“Well, I don’t want to be worried with these matters: it’s enough for me to think of poor Valentine’s things. Only two days now before he starts. And what wretched weather it is!”
“Valentine says he shall not take much luggage with him. He saw me counting his shirts, and he said they were too many by half.”
“And who will supply him with shirts out there, do you suppose?” demanded Mrs. Chandler. “You talk nothing but nonsense, Julietta. Where is Valentine? He ought to be here, with all this packing to do. He must have been gone out these two hours.”

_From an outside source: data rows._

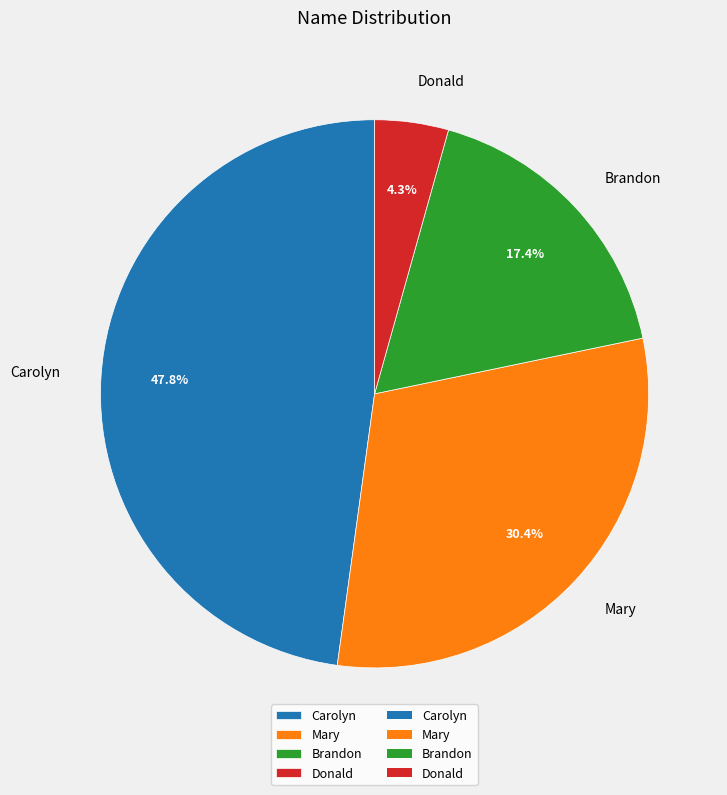

Does Donald account for over 50% of the chart?

No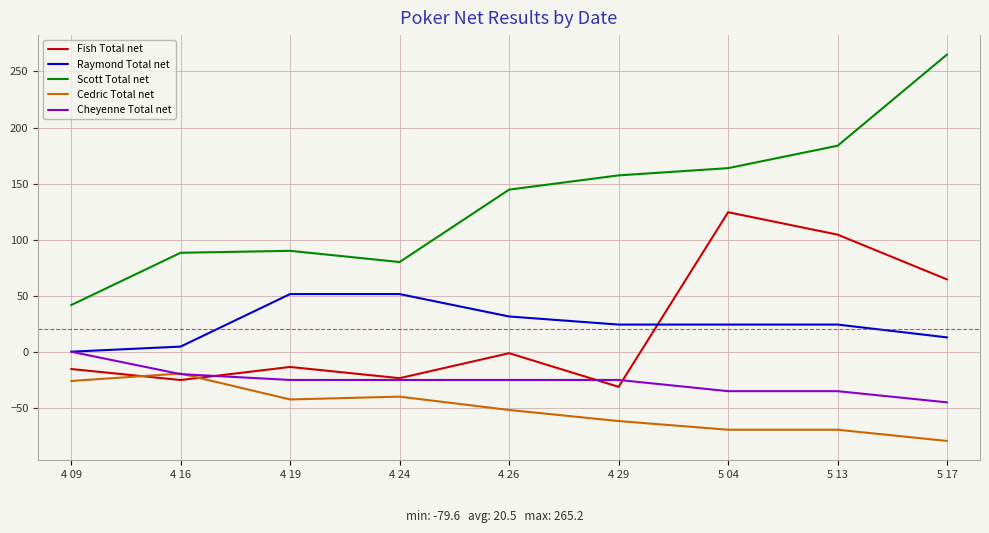

Which series has the widest spread of values?

Scott Total net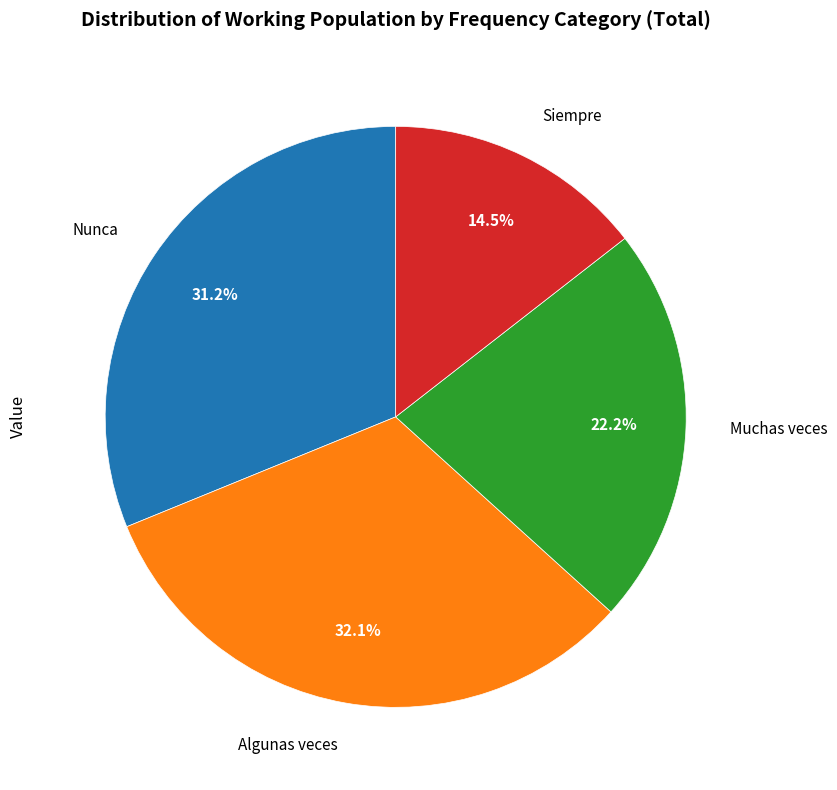

To the nearest percent, what is the difference between the largest and smallest slice percentages?

18%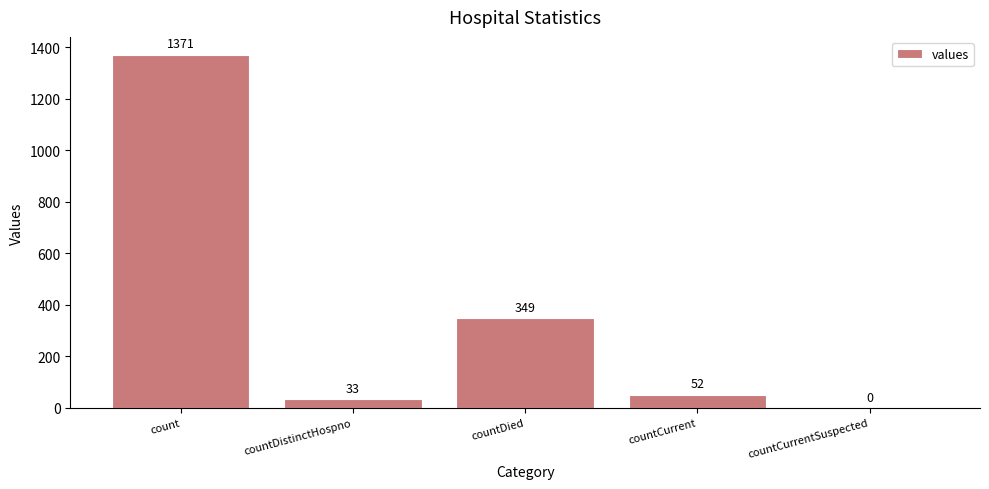

What is the ratio of the value at countDistinctHospno to the value at countCurrent?

0.6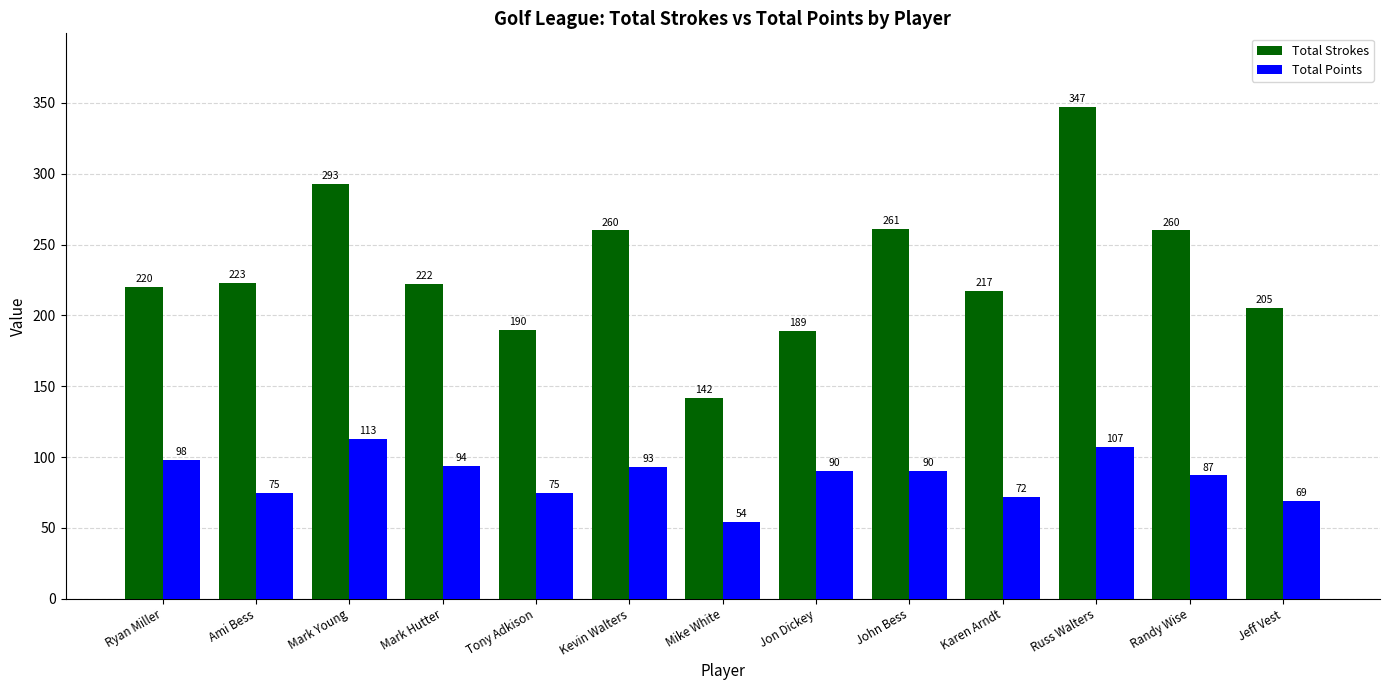

The Total Strokes series shows 260 at Randy Wise. True or false?

True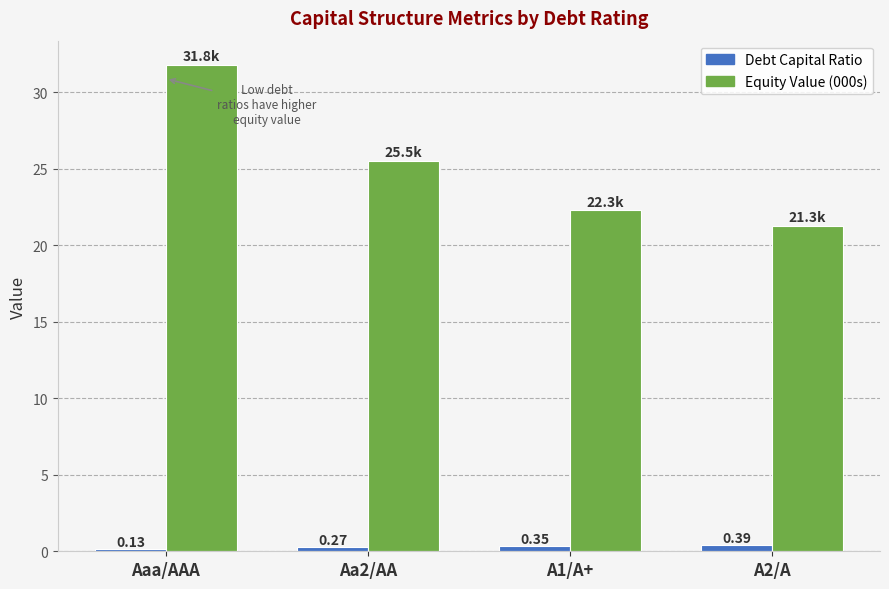

What is the difference between the highest and lowest values at Aa2/AA?

25.3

“He said he had business at Islip.”
Mrs. Chandler looked gloomy at the answer. She hated the very name of Islip: partly because they held no longer any part in the place, partly because the Bell was in it.
But Valentine had not gone to the Bell this time. His visit was to his cousin Tom; and his errand was to beg of Tom to give or lend him a fifty-pound note before sailing.
“I shall have next to nothing in my pocket, Tom, when I land,” he urged, as the two sat together in Tom’s private room. “If I get on over there, I will pay you back. If I don’t—well, perhaps you won’t grudge having helped me for the last time.”
For a moment Tom did not answer. He sat before his desk-table, Valentine near him: just as Valentine had one day sat at his desk in his private room, and Tom had been the petitioner, not so many years gone by. Valentine looked upon the silence as an ill-omen.
“You have all the business that once was mine in your fingers now, Tom. It has left me for you.”